Farewell Danny Brough

Finally, Danny Brough has announced his retirement at the age of 38.

He’s been a brilliant but controversial player for many years.

——————————

_TASK BRIEF_
Quote the passage on Danny Brough's retirement, starting with "Farewell Danny Brough" and going on through "for many years.".

_ENTRIES PROVIDED_
——————————

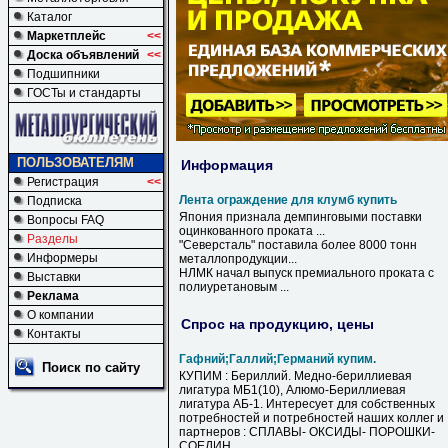
Каталог
Маркетплейс
<<
Доска объявлений
<<
Подшипники
ГОСТы и стандарты
ПОЛЬЗОВАТЕЛЯМ
Информация
Регистрация
<<
Лента ограждение для клумб купить
Подписка
Япония признала демпинговыми поставки
Вопросы FAQ
оцинкованного проката ...
Разделы
"Северсталь" поставила более 8000 тонн
Информеры
металлопродукции...
НЛМК начал выпуск премиального проката с
Выставки
полиуретановым ...
Реклама
О компании
Спрос на продукцию, цены
Контакты
Гафний;Галлий;Германий купим.
Поиск по сайту
КУПИМ : Бериллий. Медно-бериллиевая
лигатура МБ1(10), Алюмо-Бериллиевая
лигатура АБ-1. Интересует для собственных
потребностей и потребностей наших коллег и
партнеров : СПЛАВЫ- ОКСИДЫ- ПОРОШКИ-
СОЕДИН...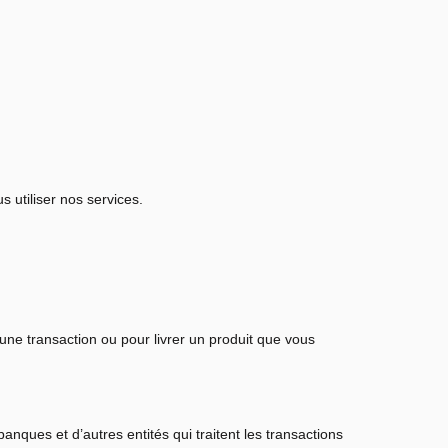
utiliser nos services.
ne transaction ou pour livrer un produit que vous
ues et d’autres entités qui traitent les transactions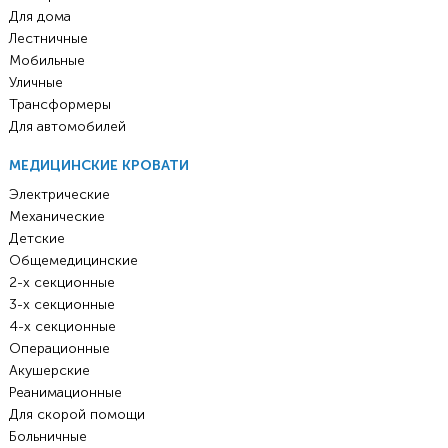
Для дома
Лестничные
Мобильные
Уличные
Трансформеры
Для автомобилей
МЕДИЦИНСКИЕ КРОВАТИ
Электрические
Механические
Детские
Общемедицинские
2-х секционные
3-х секционные
4-х секционные
Операционные
Акушерские
Реанимационные
Для скорой помощи
Больничные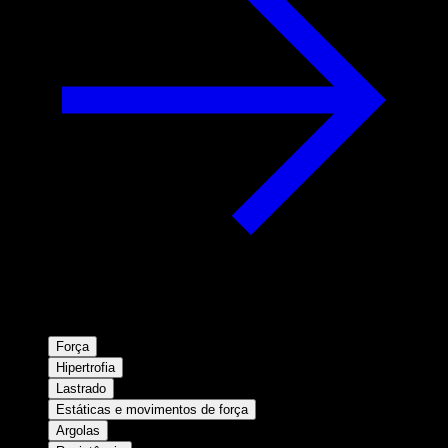
Força
Hipertrofia
Lastrado
Estáticas e movimentos de força
Argolas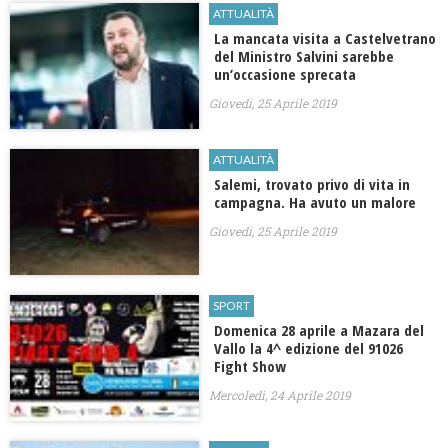
ATTUALITÀ
La mancata visita a Castelvetrano
del Ministro Salvini sarebbe
un’occasione sprecata
Giovedì, 25 Aprile 2019
ATTUALITÀ
Salemi, trovato privo di vita in
campagna. Ha avuto un malore
Giovedì, 25 Aprile 2019
SPORT
Domenica 28 aprile a Mazara del
Vallo la 4^ edizione del 91026
Fight Show
Mercoledì, 24 Aprile 2019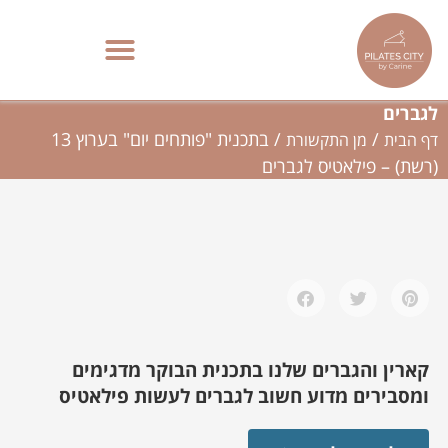
ילוג
תוכן
בתכנית "פותחים יום" בערוץ 13 (רשת) – פילאטיס
פילאטיס מכשירים בתל אביב | סטודיו בוטיק – Pilates City
לגברים
/
/
בתכנית "פותחים יום" בערוץ 13
דף הבית
מן התקשורת
(רשת) – פילאטיס לגברים
קארין והגברים שלנו בתכנית הבוקר מדגימים
ומסבירים מדוע חשוב לגברים לעשות פילאטיס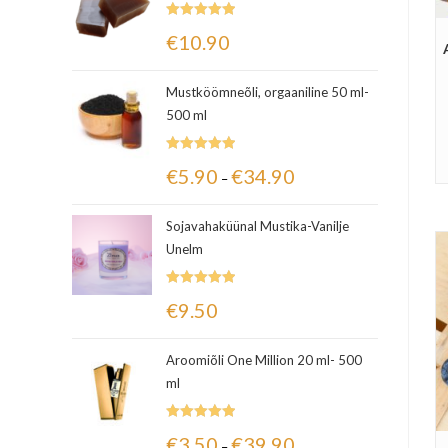
Hinnanguga
€
10.90
5.00
/ 5
Mustköömneõli, orgaaniline 50 ml-
500 ml
Hinnanguga
€
5.90
€
34.90
–
5.00
/ 5
Sojavahaküünal Mustika-Vanilje
Unelm
Hinnanguga
€
9.50
5.00
/ 5
Aroomiõli One Million 20 ml- 500
ml
Hinnanguga
€
3.50
€
39.90
–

——————————

_RESPONSE AREA_
Farewell Danny Brough

Finally, Danny Brough has announced his retirement at the age of 38.

He’s been a brilliant but controversial player for many years.